I also received reports that members of the private security firm FSS were accompanying these sorts of raids by law enforcement agencies, including some conducted by SARS. As a result I gave an instruction to all units that reported to me to not allow FSS to attend inspections and raids and to be wary of being directed by them, lest we be accused of advancing the interests of one group in the tobacco industry above or at the expense of another.

Another matter that came to my attention in 2013 was a criminal complaint registered by the tobacco manufacturer Carnilinx, alleging that members of the Illicit Tobacco Task Team and FSS had illegally entered its premises and unlawfully planted a tracking device on one of its trucks. Carnilinx director Adriano Mazzotti would explain to me later how he came to discover this device, which used a SIM card, and said he asked a private investigator to look into it. What the investigator found was that the device and its SIM card had been used interchangeably by both FSS and the government.20 Despite complaining about this to the Hawks, Mazzotti said nothing came of this case either.

After having left SARS, I came across an affidavit by the FSS whistleblower Daniel François van der Westhuizen, in which he related in 2016 how two years previously, at Rietvlei Dam resort, just outside Tshwane, members of FSS and of the Tobacco Task Team and even a few SARS officials had come together to have a party in honour of Niemann.
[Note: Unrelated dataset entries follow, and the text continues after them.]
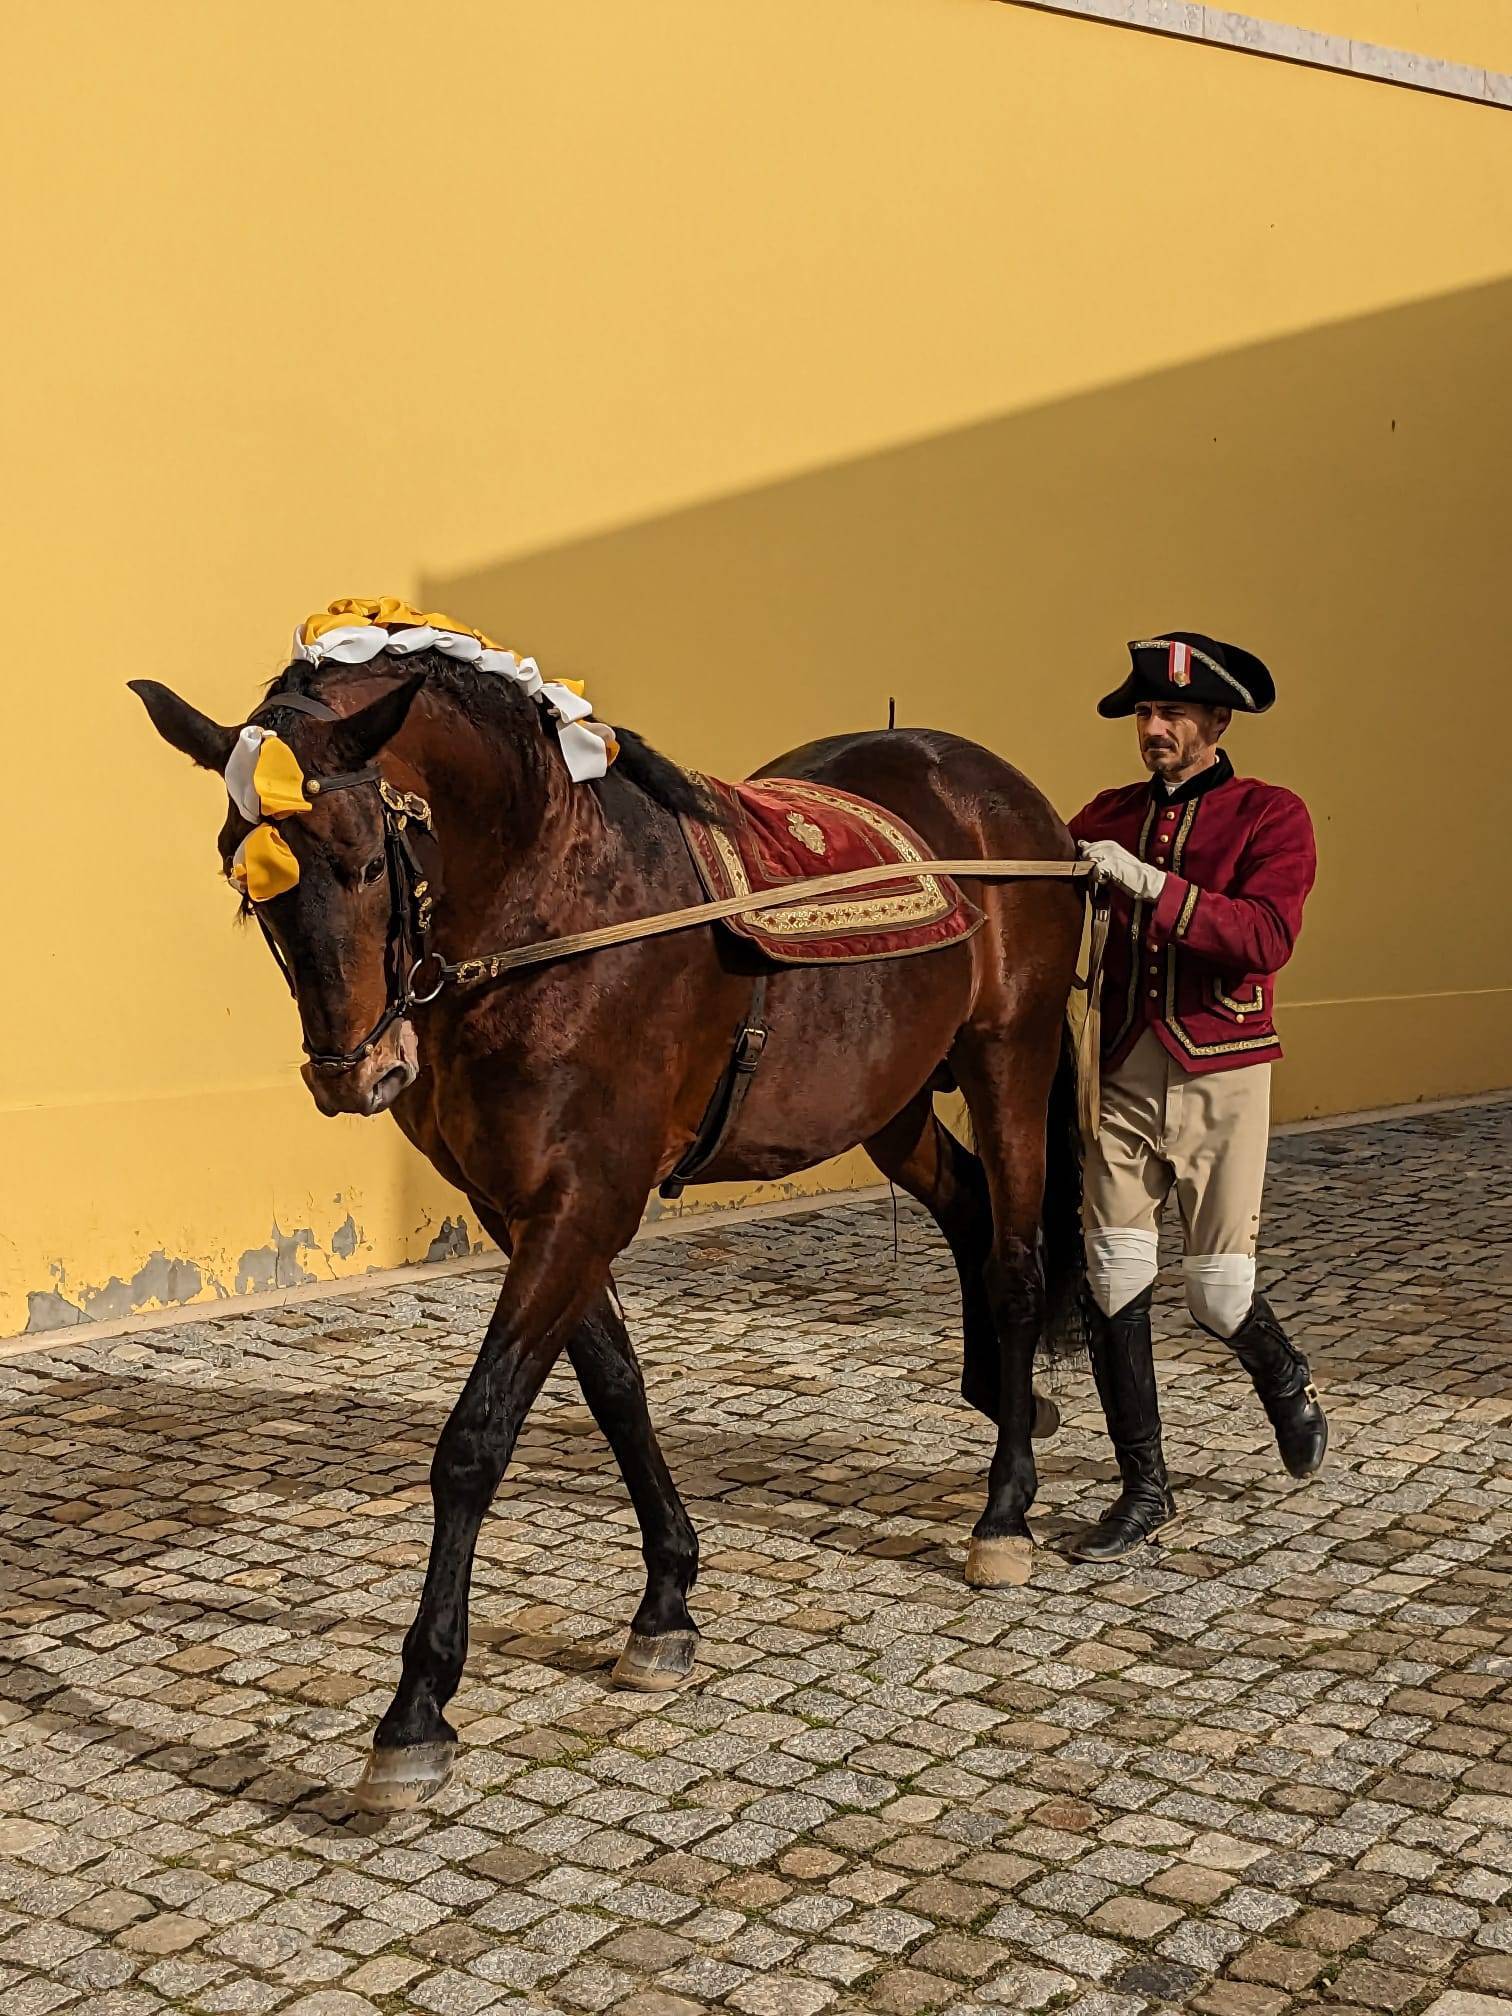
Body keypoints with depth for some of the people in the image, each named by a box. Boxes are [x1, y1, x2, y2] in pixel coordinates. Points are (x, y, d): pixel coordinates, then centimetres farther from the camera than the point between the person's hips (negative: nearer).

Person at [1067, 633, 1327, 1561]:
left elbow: (1267, 934, -19)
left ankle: (1289, 1383, 36)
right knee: (1115, 1282, -1)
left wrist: (1153, 885, -27)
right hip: (1121, 1075, 3)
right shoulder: (1107, 817, 10)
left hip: (1220, 1077, -3)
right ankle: (1145, 1490, 12)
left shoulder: (1271, 816, -3)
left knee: (1218, 1291, 1)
With the braai fires ablaze, meat sizzling on the grills, and lots of booze flowing, there appears to have been no distinction between law enforcement official and private investigators – they partied together just as they worked together. According to Van der Westhuizen, it was on this occasion that members of the task team, an SSA official, two SARS officials and an FSS man, sipping at their beers, swore to each other never to utter a word about how they had illegally entered Carnilinx’s premises and planted the tracking device without the necessary authority. As one of the SARS officials remarked, if this ever came out, their jobs would be on the line.21

The Illicit Tobacco Task Team was never really in the news for the right reasons. They certainly did not have any great track record of massive busts or convictions of significant criminal offenders in the tobacco trade. They appear to have plodded along with the sort of raids carried out on ATM, small seizures of illicit cigarettes at ports of entries or incidental busts, as if these were the outcome of many months’ work and a specific plan of action. Usually these investigations resulted in the arrests of truck drivers or factory workers. Other than that, they seemed overly preoccupied with what SARS was doing and its own successes, and with finding ‘dirt’ on me and other SARS officials. They were much ado about nothing, I’d say. They were unceremoniously shut down, rather quietly, sometime in late 2014, with little or no success to their name.